[Opening Given records section]
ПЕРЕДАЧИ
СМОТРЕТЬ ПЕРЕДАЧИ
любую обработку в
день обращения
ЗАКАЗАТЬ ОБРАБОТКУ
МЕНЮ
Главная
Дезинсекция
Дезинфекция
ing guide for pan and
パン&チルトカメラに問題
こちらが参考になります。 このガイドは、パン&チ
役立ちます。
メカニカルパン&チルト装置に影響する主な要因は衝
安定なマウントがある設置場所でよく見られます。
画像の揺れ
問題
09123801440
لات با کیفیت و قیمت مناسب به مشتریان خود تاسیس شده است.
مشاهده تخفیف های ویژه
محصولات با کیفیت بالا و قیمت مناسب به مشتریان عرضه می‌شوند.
[Closing Given records section]
[Opening Given records section]
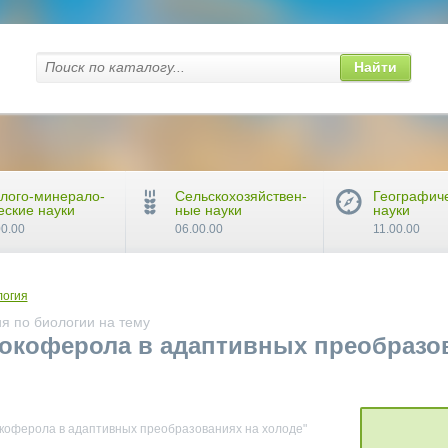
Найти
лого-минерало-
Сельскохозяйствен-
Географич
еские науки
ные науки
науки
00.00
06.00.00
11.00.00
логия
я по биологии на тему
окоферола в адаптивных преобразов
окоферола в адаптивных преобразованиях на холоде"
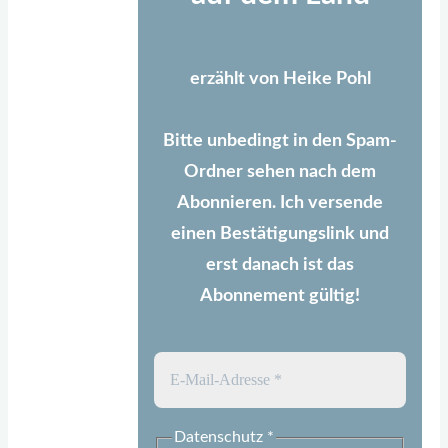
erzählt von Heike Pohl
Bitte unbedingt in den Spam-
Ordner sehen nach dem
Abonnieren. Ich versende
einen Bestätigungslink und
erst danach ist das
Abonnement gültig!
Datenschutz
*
[Closing Given records section]
Each line above with the string "کیفیت" in it should be located and copied.

لات با کیفیت و قیمت مناسب به مشتریان خود تاسیس شده است.
محصولات با کیفیت بالا و قیمت مناسب به مشتریان عرضه می‌شوند.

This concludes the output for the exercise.